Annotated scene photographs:
*-*-*
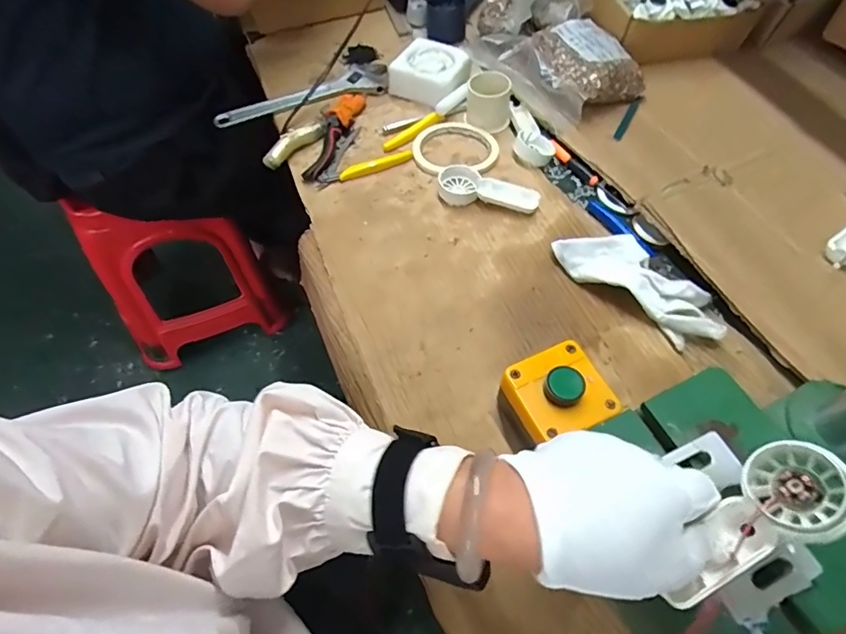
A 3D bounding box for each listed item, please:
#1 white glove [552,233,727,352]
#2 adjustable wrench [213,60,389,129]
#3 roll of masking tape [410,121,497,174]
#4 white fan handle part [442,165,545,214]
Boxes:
[{"bbox_3d":[0.207,-0.035,0.463,0.163,0.034,0.056,38,67,22],"label":"white glove"},{"bbox_3d":[-0.159,-0.299,0.637,0.233,0.015,0.070,-19,60,-10],"label":"adjustable wrench"},{"bbox_3d":[0.039,-0.212,0.589,0.101,0.011,0.101,-1,59,1],"label":"roll of masking tape"},{"bbox_3d":[0.075,-0.143,0.546,0.113,0.019,0.049,13,60,10],"label":"white fan handle part"}]

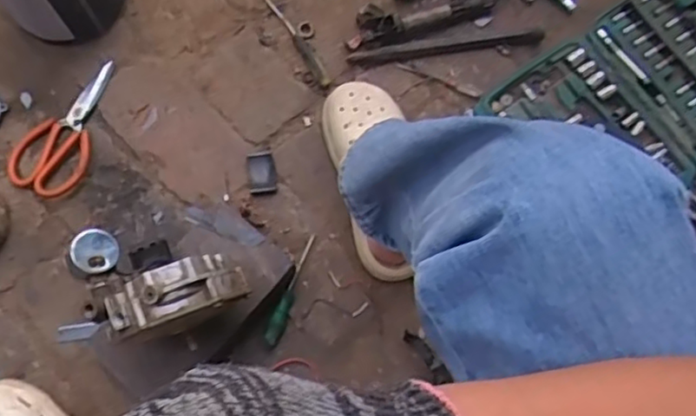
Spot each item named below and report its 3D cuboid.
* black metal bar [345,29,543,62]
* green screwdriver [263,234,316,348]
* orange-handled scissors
[{"bbox_3d":[0.131,-0.219,0.876,0.261,0.024,0.020,-5,76,-3],"label":"black metal bar"},{"bbox_3d":[-0.069,0.100,0.799,0.017,0.027,0.143,22,76,4],"label":"green screwdriver"},{"bbox_3d":[-0.371,-0.109,0.848,0.090,0.020,0.189,14,76,2],"label":"orange-handled scissors"}]

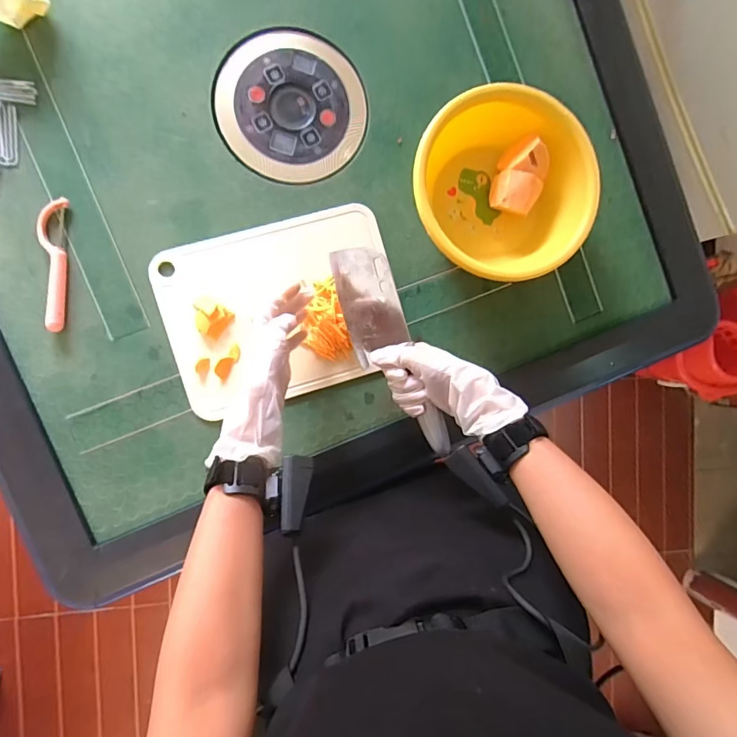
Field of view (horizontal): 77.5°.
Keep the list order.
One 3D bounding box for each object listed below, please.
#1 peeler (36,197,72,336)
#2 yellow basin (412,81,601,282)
[{"bbox_3d":[-0.375,-0.123,0.546,0.030,0.020,0.156,1,91,-7],"label":"peeler"},{"bbox_3d":[0.162,-0.221,0.578,0.218,0.082,0.188,0,91,-9],"label":"yellow basin"}]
*-*-*
Write out the records exactly. Do not carry the pictures over.

A 3D bounding box for each listed item, please:
#1 white glove [552,233,727,352]
#2 adjustable wrench [213,60,389,129]
#3 roll of masking tape [410,121,497,174]
#4 white fan handle part [442,165,545,214]
Boxes:
[{"bbox_3d":[0.207,-0.035,0.463,0.163,0.034,0.056,38,67,22],"label":"white glove"},{"bbox_3d":[-0.159,-0.299,0.637,0.233,0.015,0.070,-19,60,-10],"label":"adjustable wrench"},{"bbox_3d":[0.039,-0.212,0.589,0.101,0.011,0.101,-1,59,1],"label":"roll of masking tape"},{"bbox_3d":[0.075,-0.143,0.546,0.113,0.019,0.049,13,60,10],"label":"white fan handle part"}]

Spot each item named below and report its 3D cuboid.
* black metal bar [345,29,543,62]
* green screwdriver [263,234,316,348]
* orange-handled scissors
[{"bbox_3d":[0.131,-0.219,0.876,0.261,0.024,0.020,-5,76,-3],"label":"black metal bar"},{"bbox_3d":[-0.069,0.100,0.799,0.017,0.027,0.143,22,76,4],"label":"green screwdriver"},{"bbox_3d":[-0.371,-0.109,0.848,0.090,0.020,0.189,14,76,2],"label":"orange-handled scissors"}]

Field of view (horizontal): 77.5°.
Keep the list order.
One 3D bounding box for each object listed below, please.
#1 peeler (36,197,72,336)
#2 yellow basin (412,81,601,282)
[{"bbox_3d":[-0.375,-0.123,0.546,0.030,0.020,0.156,1,91,-7],"label":"peeler"},{"bbox_3d":[0.162,-0.221,0.578,0.218,0.082,0.188,0,91,-9],"label":"yellow basin"}]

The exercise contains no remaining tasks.